L'Europe, cette formidable entreprise de paix et de prospérité, est toujours un projet en construction. Dimanche, les électeurs européens ont franchi une autre étape. Ils n'ont pas rejeté l'Europe. Ils lui ont plutôt renouvelé sa confiance tout en réclamant de la part de ses dirigeants, bureaucrates comme nationaux, un peu plus d'empathie envers ceux qui souffrent et un peu plus de courage afin d'affronter la grave crise économique et sociale qu'affronte une partie du continent.

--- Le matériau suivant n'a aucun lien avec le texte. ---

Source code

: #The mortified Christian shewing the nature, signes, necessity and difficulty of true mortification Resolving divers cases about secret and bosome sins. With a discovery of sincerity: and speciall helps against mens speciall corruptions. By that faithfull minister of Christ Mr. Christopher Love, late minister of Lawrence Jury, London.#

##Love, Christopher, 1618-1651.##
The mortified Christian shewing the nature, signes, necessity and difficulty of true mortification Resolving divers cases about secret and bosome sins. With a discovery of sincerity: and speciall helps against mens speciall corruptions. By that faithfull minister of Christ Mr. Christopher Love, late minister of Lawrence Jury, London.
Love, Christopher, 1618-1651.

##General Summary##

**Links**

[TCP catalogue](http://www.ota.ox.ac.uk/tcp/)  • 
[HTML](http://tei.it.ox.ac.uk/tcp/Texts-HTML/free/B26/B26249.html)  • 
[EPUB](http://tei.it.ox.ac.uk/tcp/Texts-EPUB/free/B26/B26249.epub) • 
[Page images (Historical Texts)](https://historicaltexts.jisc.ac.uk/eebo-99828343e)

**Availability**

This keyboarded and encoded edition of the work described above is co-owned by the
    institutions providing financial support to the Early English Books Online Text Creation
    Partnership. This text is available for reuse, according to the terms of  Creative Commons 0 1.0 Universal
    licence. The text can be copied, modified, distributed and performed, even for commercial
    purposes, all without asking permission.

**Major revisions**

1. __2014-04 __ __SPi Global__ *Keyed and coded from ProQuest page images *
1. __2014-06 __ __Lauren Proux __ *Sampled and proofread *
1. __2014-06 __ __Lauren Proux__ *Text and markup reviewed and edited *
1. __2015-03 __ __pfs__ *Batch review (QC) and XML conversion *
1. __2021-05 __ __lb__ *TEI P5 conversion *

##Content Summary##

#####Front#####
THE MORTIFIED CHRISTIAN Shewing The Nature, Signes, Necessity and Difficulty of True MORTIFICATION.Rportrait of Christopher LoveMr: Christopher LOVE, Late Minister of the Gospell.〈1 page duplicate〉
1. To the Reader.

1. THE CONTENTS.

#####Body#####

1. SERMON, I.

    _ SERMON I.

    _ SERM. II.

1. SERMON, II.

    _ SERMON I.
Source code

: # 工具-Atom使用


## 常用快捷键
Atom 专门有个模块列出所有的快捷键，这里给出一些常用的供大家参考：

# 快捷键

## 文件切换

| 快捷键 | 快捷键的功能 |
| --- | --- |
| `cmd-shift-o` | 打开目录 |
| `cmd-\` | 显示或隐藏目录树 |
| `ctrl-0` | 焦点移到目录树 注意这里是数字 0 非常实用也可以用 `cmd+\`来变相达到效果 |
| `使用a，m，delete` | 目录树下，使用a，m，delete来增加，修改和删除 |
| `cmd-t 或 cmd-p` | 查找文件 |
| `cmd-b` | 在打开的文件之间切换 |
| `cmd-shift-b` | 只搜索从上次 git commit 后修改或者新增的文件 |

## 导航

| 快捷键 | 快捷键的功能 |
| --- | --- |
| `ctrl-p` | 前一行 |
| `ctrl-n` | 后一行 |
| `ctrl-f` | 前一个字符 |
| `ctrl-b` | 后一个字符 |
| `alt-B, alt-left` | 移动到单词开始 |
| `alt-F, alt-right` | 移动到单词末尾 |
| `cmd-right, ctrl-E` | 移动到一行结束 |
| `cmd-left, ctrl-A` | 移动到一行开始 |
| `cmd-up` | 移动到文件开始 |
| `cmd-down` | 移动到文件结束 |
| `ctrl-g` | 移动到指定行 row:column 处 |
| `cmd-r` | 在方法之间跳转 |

Les commentaires faits à chaud au moment d'un événement sont rarement brillants, et ceux sur l'Europe ne font pas exception. En France, en particulier, où on se prend encore pour le nombril du continent, il s'est dit à peu près n'importe quoi sur les résultats locaux en oubliant le reste du continent. Libération a titré «La France FN», Le Figaro a parlé de «la victoire écrasante du FN» et d'autres ont annoncé «le triomphe des europhobes». Tout cela est faux. Non seulement la France n'est pas FN (Front national) - seule une élection législative pourrait le confirmer, et encore - , mais le parti de Marine Le Pen n'a pas obtenu une victoire écrasante avec... 25% des voix, du moins si les mots veulent dire encore quelque chose.

Une analyse fine des résultats en France et par pays permet ainsi à Marc Crapez, politologue français, d'écrire avec raison que les élections européennes «ne montrent aucune percée de l'euroscepticisme ni du populisme». Ainsi, le FN passe de 11% en 1984 à 25% en 2014, «un résultat sur trente ans qui n'a rien de spectaculaire», écrit-il. En fait, la comparaison avec les élections de 1994 montre plutôt «que les partis européistes se trouvent confortés et les listes eurosceptiques sont en reflux» en 2014, écrit-il. En 1994, les listes d'extrême droite française avaient reçu 23%. Marine Le Pen n'a pas de quoi pavoiser, mais elle le fait avec d'autant plus de grâce qu'elle a devant elle des commentateurs prêts à lui cirer les bottes dès qu'un conseiller FN est élu dans un bled perdu.

Dans le reste de l'Europe, les résultats sont contrastés. En Espagne, en Allemagne, au Portugal, en Italie et même aux Pays-Bas, les pro-européens résistent, et certains partis anti-européens sont en recul. Outre la France, il n'y a qu'au Royaume-Uni et au Danemark où ils arrivent premiers. Si les partis pro-européens, environ 70% des voix, ont obtenu mauvaise presse, c'est bien en raison de leur fragmentation. De gauche à droite, les listes sont nombreuses et éparpillent les votes pro-européens, donnant l'impression que les antis triomphent.

Les pro-européens ont donc gagné l'élection, et il est bon de le rappeler. Chez les europhobes, on a dit qu'ils étaient contre l'Europe au point de s'en détacher. C'est vrai et faux. Ainsi, l'UKIP (UK Independence Party) britannique prône ouvertement le retrait de la Grande-Bretagne. En Grèce, cependant, l'extrême gauche anti-européenne, qui a obtenu 30% des voix, veut, elle, une «autre Europe», ce qui n'est pas la même chose.

Ces distinctions faites, et elles sont importantes, les électeurs ont envoyé deux messages. Le premier, en direction de leur gouvernement national: c'est souvent celui-ci et ses politiques migratoires, économiques et sociales - en France, en Grèce, en Grande-Bretagne - , qui ont été sanctionnés lors du scrutin, pas l'Europe. Le deuxième, en direction des politiciens et des eurocrates: rendez l'Europe plus transparente, plus lisible, plus proche des réalités quotidiennes.

La construction européenne est «une aventure partagée» entre 28 pays, écrit Luuk Van Middelaar, dans son très beau livre Le passage à l'Europe: Histoire d'un commencement. Il y a des reculs, il y a des avancées. Mais au cours des soixante dernières années, «trois lignes de force traversent son histoire: une capacité invraisemblable à se renouveler, l'implication malgré eux des chefs de gouvernement, l'éveil à rebours du public», écrit-il. Alors, vive l'Europe!